- **Excerpted text**:
#####

When managing private and sensitive data, dealing with unstructured data can be challenging. For the most part, this is because of the sheer amount of it a company can generate.
For one, we’ve mentioned that the average employee creates on average over 1,000 files during their tenure — and so companies handling 10,000 employees will have to handle tens of millions of files in as little as one year. When you add data privacy and security concerns, this task is made even harder.
Conversations about unstructured data in the mainstream have only popped up in the past 2 or 3 years. Yet it has and will continue to be instrumental in your day-to-day operations, so it’s crucial to know exactly what it is, where it is and why it’s so important today.
What is unstructured data?
You might be familiar with structured data. This type of data is highly specific and usually organized in accordance with a certain format. Examples range from inputs on an Excel sheet to relational databases that contain information on names, addresses, and credit card numbers. Conversely, unstructured data is difficult to quantify and can’t be easily stored in a particular format.
Some examples include open-ended (as compared to straightforward) survey questions, as well as text, photos, videos, and audio. It has consequently been more difficult to manage and analyze up until recently. Today, AI-powered analytics tools can be specifically programmed to glean insights from unstructured data — which is expected to be the most dominant type of data by 2025.
Why is it important today?
Unstructured data is vital to businesses today simply because the world generates so much of it. By leveraging the insights it holds, the decision-making process can be informed in a way that makes companies more relevant to their target audiences. It can therefore be seen as a necessary tool for businesses to remain competitive in an increasingly digital world. To harness the benefits of unstructured data, one needs to understand the impact it’s had on the field of data management. Businesses initially hired database administrators to manage structured data in company databases.
With the amount of unstructured data growing at exponential rates, the role of these professionals expanded. Today, database administrators are trained in emerging technologies like AI, which helps them accommodate new business needs and information. Ultimately, this means integrating unstructured data into existing databases or building new database structures to this end. By doing so, businesses gain the ability to efficiently manage their unstructured data by making their insights accessible to key stakeholders.

#####

- **Data to examine**:

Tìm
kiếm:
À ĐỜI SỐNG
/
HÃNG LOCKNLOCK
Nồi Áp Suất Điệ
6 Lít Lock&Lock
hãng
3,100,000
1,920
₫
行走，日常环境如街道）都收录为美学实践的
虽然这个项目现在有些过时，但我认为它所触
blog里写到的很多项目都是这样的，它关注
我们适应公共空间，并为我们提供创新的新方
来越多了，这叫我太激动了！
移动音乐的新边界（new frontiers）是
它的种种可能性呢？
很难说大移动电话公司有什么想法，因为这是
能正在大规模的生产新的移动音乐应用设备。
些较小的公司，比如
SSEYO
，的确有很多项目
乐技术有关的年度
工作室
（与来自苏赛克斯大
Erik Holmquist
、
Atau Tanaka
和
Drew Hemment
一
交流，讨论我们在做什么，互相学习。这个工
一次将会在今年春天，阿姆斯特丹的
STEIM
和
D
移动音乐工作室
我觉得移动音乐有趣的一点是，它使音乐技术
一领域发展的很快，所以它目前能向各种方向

#####

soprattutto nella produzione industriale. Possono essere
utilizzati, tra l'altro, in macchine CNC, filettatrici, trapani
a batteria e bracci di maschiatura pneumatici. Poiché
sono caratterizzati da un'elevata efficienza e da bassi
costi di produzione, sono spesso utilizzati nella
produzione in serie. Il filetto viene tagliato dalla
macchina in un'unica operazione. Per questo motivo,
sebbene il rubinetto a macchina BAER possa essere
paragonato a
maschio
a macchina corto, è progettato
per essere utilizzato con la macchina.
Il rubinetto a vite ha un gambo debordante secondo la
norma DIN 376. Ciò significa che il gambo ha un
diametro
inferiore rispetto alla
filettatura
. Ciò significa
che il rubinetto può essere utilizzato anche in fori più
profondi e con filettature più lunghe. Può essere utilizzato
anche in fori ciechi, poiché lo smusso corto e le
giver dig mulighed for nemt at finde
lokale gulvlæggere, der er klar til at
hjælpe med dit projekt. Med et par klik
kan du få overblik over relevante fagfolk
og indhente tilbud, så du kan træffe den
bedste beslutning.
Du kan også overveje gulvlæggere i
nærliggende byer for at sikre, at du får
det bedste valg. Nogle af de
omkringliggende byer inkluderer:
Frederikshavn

#####

- **Work item A**:
Reproduce the passage on unstructured data between "Conversations about unstructured" and "so important today.", inclusive.
- **Work item B**:
How many lines of the records contain the string "macchina", with case counting? Reply with the number alone.
The records are unrelated to the text on unstructured data.

- **Task response A**:
Conversations about unstructured data in the mainstream have only popped up in the past 2 or 3 years. Yet it has and will continue to be instrumental in your day-to-day operations, so it’s crucial to know exactly what it is, where it is and why it’s so important today.

- **Task response B**:
4